WeeklyWorker

12.01.2012

Glasman's new old pantomime

Blogger Steve Hanson critiques Maurice Glasman's take on Labour, race and class

Last week Lord Maurice Glasman criticised Ed Miliband’s leadership. Biting the hand that feeds him, maybe, as Miliband gave Glasman his peerage.

What Glasman says usually troubles me though, particularly in relation to race and class. As this news emerged, I had just finished The Labour tradition and the politics of paradox, edited by Glasman and others. This ebook tries to re-orient the Labour Party and labour tradition.

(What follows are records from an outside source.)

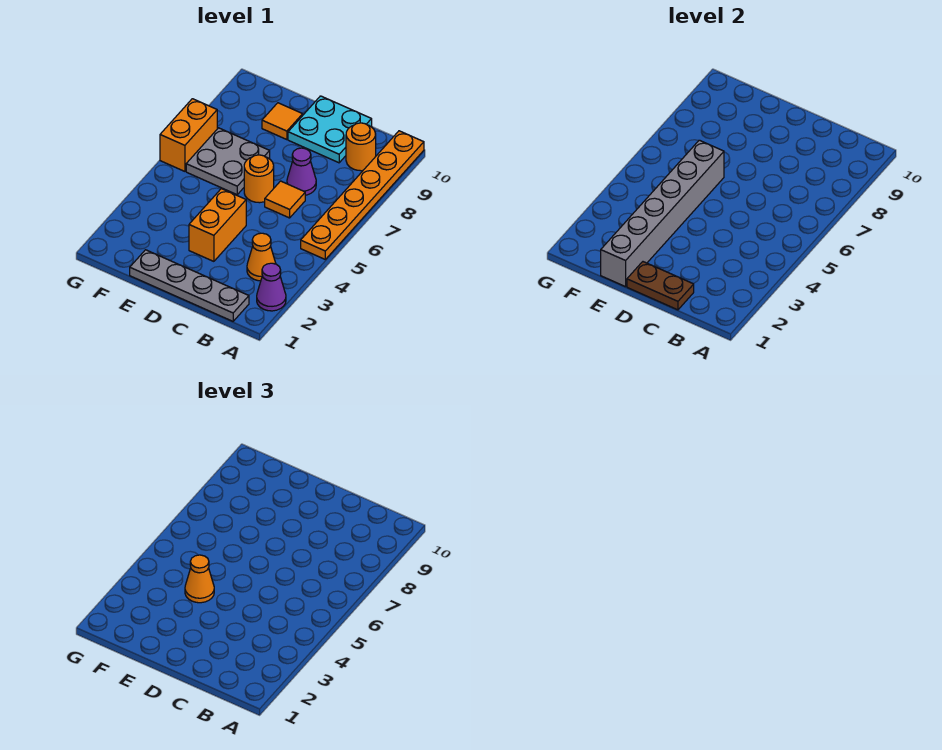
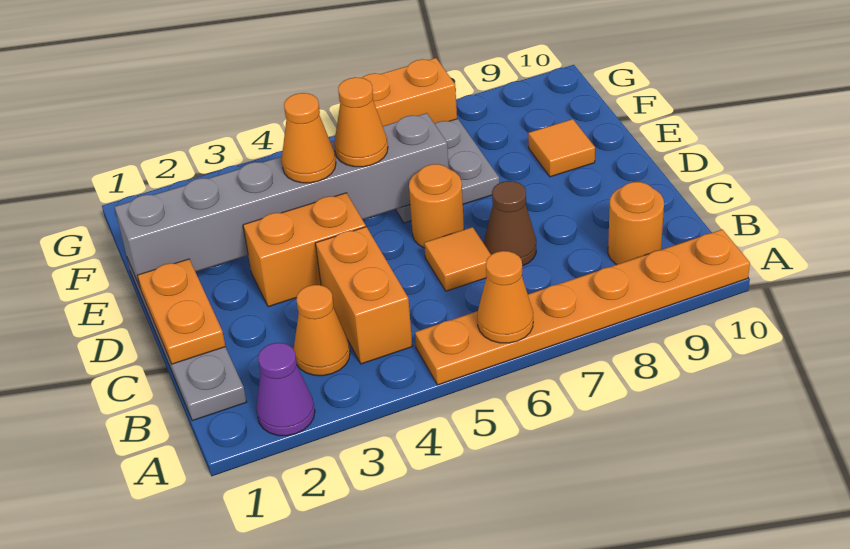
none -> orange cone A6 level 2
none -> orange brick B4:C4 level 1
brown plate C1:D1 level 2 -> orange plate C1:D1 level 2
purple cone C7 level 1 -> brown cone C7 level 1
cyan plate C9:D10 level 1 -> none
none -> orange cone E5 level 3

Glasman had barely finished speaking when Diane Abbott’s tweet created a storm over the word ‘white’ so intense that it risked nullifying any debate. The discourse was being evaporated by rendering its very terms massively unspeakable. The close proximity of this event to the end of the Lawrence trial illuminated how ‘justice’ is not somehow equally distributed, in a finally solved present moment we have now arrived at, and I experienced a basic horror listening to white people scream ‘racism’. I don’t care about her gaffe, but I do care about the wider ramifications of this, for politics, language, and the media.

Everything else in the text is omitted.